BRANO:
· · ·
Un anticorpo monoclonale chiamato denosumab offre nuove speranze contro l’osteoporosi. Ne dà notizia il “New England journal of Medicine“, pubblicando il risultato di un trial su più di 500 donne in menopausa con una densità ossea bassa, che sono state trattate per un anno con l’anticorpo o con uno dei bisfosfonati più usati, l’alendronato. La somministrazione del monoclonale è avvenuta, tramite iniezione sottocute, una volta ogni tre o sei mesi, mentre quella del bifosfonato settimanalmente.
Alla fine la densità ossea dell’anca è risultata, rispettivamente, aumentata dell’1,9, del 3,6 o del 2,1 per cento, quella della colonna lombare del 3, del 6,7 e del 4,6 per cento e quella del polso o del radio (osso del braccio) dello
0,4, dell’1,3, mentre con il bisfosfonato è diminuita dello 0,5 per cento. Insomma il denosumab ha mostrato un’efficacia paragonabile a quella dell’alendronato. Con la differenza che richiede solo una somministrazione trimestrale o semestrale e non comporta le difficoltà digestive tipiche dei bisfosfonati.
Ciò potrebbe migliorare l’adesione alla terapia, molto bassa nel caso dei bisfosfonati (in media tre donne su quattro abbandonano la cura entro un anno). L’azienda produttrice (Amgen) ha già annunciato di voler procedere con le sperimentazioni di fase III, anche perché l’anticorpo per ora non ha mostrato effetti collaterali significativi.
· · ·
CONSEGNA:
Trascrivi fedelmente dal brano sul denosumab tutto ciò che va da "Alla fine la" fino a "effetti collaterali significativi.". Le voci riportate di seguito provengono da una fonte diversa.

DATI:
· · ·
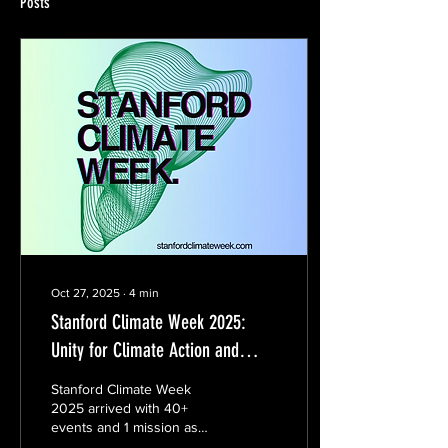
Posts
Oct 27, 2025
∙
4
min
Stanford Climate Week 2025:
Unity for Climate Action and
Innovation
Stanford Climate Week
2025 arrived with 40+
events and 1 mission as
ambitious as it was clear: to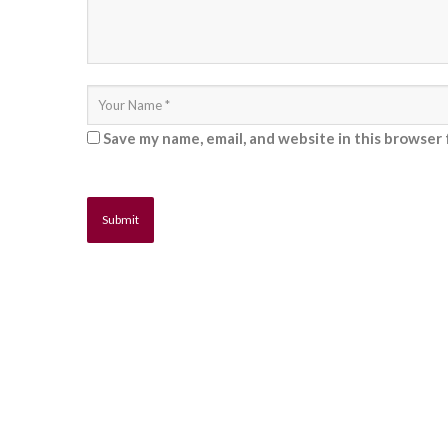
Save my name, email, and website in this browser 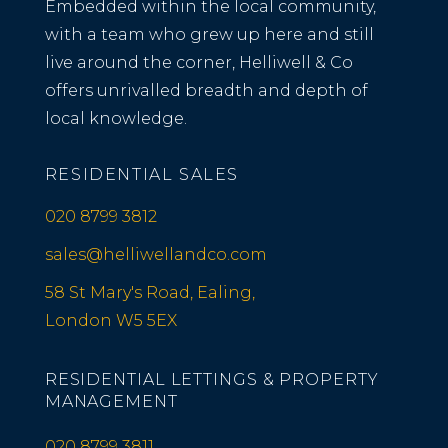
Embedded within the local community,
with a team who grew up here and still
live around the corner, Helliwell & Co
offers unrivalled breadth and depth of
local knowledge.
RESIDENTIAL SALES
020 8799 3812
sales@helliwellandco.com
58 St Mary's Road, Ealing,
London W5 5EX
RESIDENTIAL LETTINGS & PROPERTY
MANAGEMENT
020 8799 3811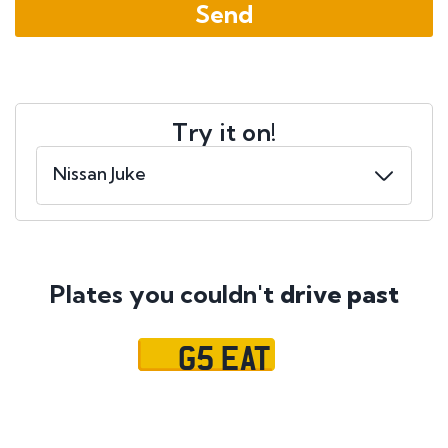
Try it on!
Plates you couldn't
drive past
G5 EAT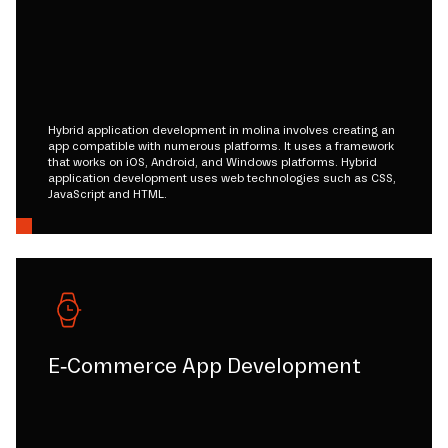
Hybrid application development in molina involves creating an
app compatible with numerous platforms. It uses a framework
that works on iOS, Android, and Windows platforms. Hybrid
application development uses web technologies such as CSS,
JavaScript and HTML.
E-Commerce App Development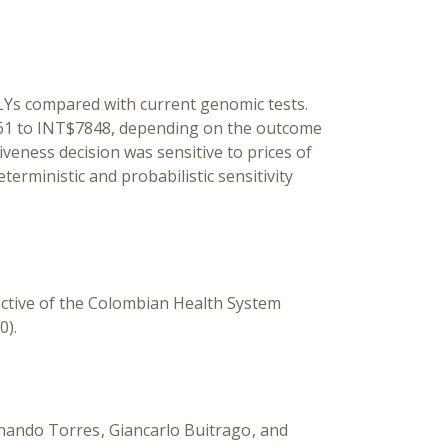
d LYs compared with current genomic tests.
861 to INT$7848, depending on the outcome
iveness decision was sensitive to prices of
erministic and probabilistic sensitivity
ective of the Colombian Health System
0).
rnando Torres
Giancarlo Buitrago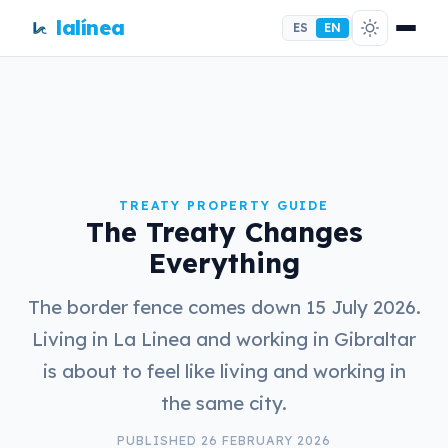
lalínea
ES
EN
TREATY PROPERTY GUIDE
The Treaty Changes
Everything
The border fence comes down 15 July 2026.
Living in La Linea and working in Gibraltar
is about to feel like living and working in
the same city.
PUBLISHED 26 FEBRUARY 2026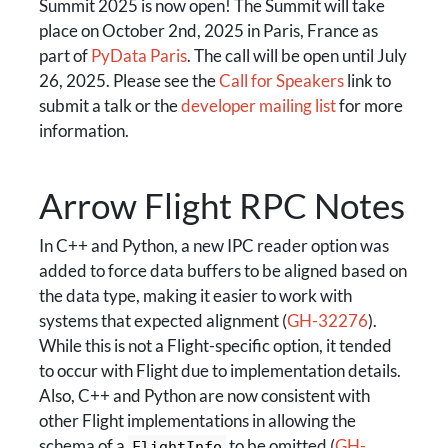
Summit 2025 is now open! The Summit will take
place on October 2nd, 2025 in Paris, France as
part of
PyData Paris
. The call will be open until July
26, 2025. Please see the
Call for Speakers
link to
submit a talk or the
developer mailing list
for more
information.
Arrow Flight RPC Notes
In C++ and Python, a new IPC reader option was
added to force data buffers to be aligned based on
the data type, making it easier to work with
systems that expected alignment (
GH-32276
).
While this is not a Flight-specific option, it tended
to occur with Flight due to implementation details.
Also, C++ and Python are now consistent with
other Flight implementations in allowing the
schema of a
to be omitted (
GH-
FlightInfo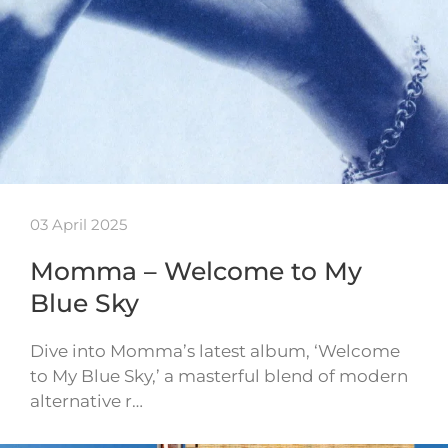
03 April 2025
Momma – Welcome to My
Blue Sky
Dive into Momma’s latest album, ‘Welcome
to My Blue Sky,’ a masterful blend of modern
alternative r…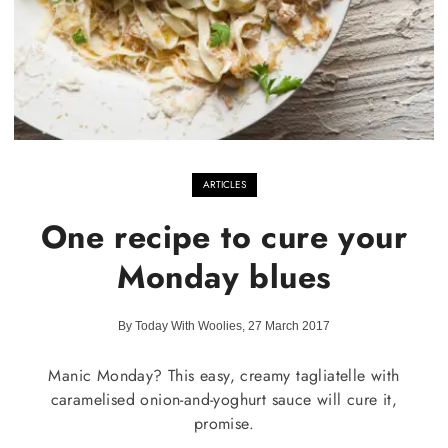
ARTICLES
One recipe to cure your
Monday blues
By Today With Woolies, 27 March 2017
Manic Monday? This easy, creamy tagliatelle with
caramelised onion-and-yoghurt sauce will cure it,
promise.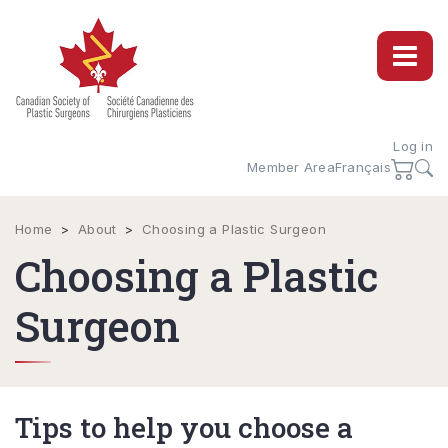
Log in
Member Area
Français
Home
>
About
>
Choosing a Plastic Surgeon
Choosing a Plastic
Surgeon
Tips to help you choose a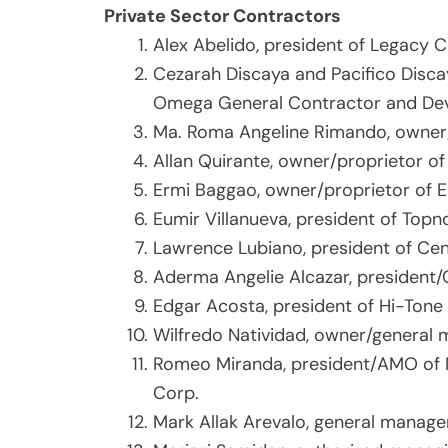
Private Sector Contractors
Alex Abelido, president of Legacy 
Cezarah Discaya and Pacifico Disca
Omega General Contractor and De
Ma. Roma Angeline Rimando, owner/
Allan Quirante, owner/proprietor o
Ermi Baggao, owner/proprietor of 
Eumir Villanueva, president of Topno
Lawrence Lubiano, president of Ce
Aderma Angelie Alcazar, president/
Edgar Acosta, president of Hi-Ton
Wilfredo Natividad, owner/general m
Romeo Miranda, president/AMO of 
Corp.
Mark Allak Arevalo, general manage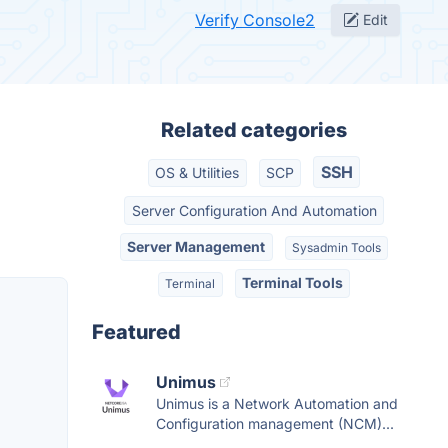
Verify Console2
Edit
Related categories
SSH
OS & Utilities
SCP
Server Configuration And Automation
Server Management
Sysadmin Tools
Terminal Tools
Terminal
Featured
Unimus
Unimus is a Network Automation and
Configuration management (NCM)...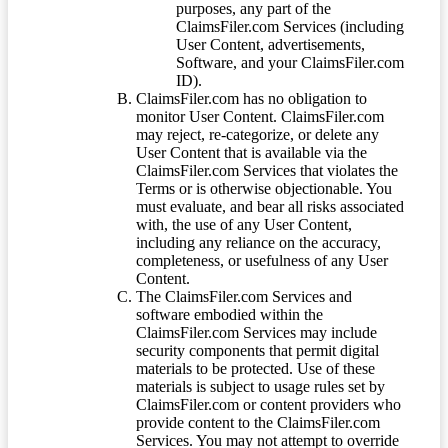
purposes, any part of the
ClaimsFiler.com Services (including
User Content, advertisements,
Software, and your ClaimsFiler.com
ID).
ClaimsFiler.com has no obligation to
monitor User Content. ClaimsFiler.com
may reject, re-categorize, or delete any
User Content that is available via the
ClaimsFiler.com Services that violates the
Terms or is otherwise objectionable. You
must evaluate, and bear all risks associated
with, the use of any User Content,
including any reliance on the accuracy,
completeness, or usefulness of any User
Content.
The ClaimsFiler.com Services and
software embodied within the
ClaimsFiler.com Services may include
security components that permit digital
materials to be protected. Use of these
materials is subject to usage rules set by
ClaimsFiler.com or content providers who
provide content to the ClaimsFiler.com
Services. You may not attempt to override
· · ·
SOLUZIONE:
Alla fine la densità ossea dell’anca è risultata, rispettivamente, aumentata dell’1,9, del 3,6 o del 2,1 per cento, quella della colonna lombare del 3, del 6,7 e del 4,6 per cento e quella del polso o del radio (osso del braccio) dello
0,4, dell’1,3, mentre con il bisfosfonato è diminuita dello 0,5 per cento. Insomma il denosumab ha mostrato un’efficacia paragonabile a quella dell’alendronato. Con la differenza che richiede solo una somministrazione trimestrale o semestrale e non comporta le difficoltà digestive tipiche dei bisfosfonati.
Ciò potrebbe migliorare l’adesione alla terapia, molto bassa nel caso dei bisfosfonati (in media tre donne su quattro abbandonano la cura entro un anno). L’azienda produttrice (Amgen) ha già annunciato di voler procedere con le sperimentazioni di fase III, anche perché l’anticorpo per ora non ha mostrato effetti collaterali significativi.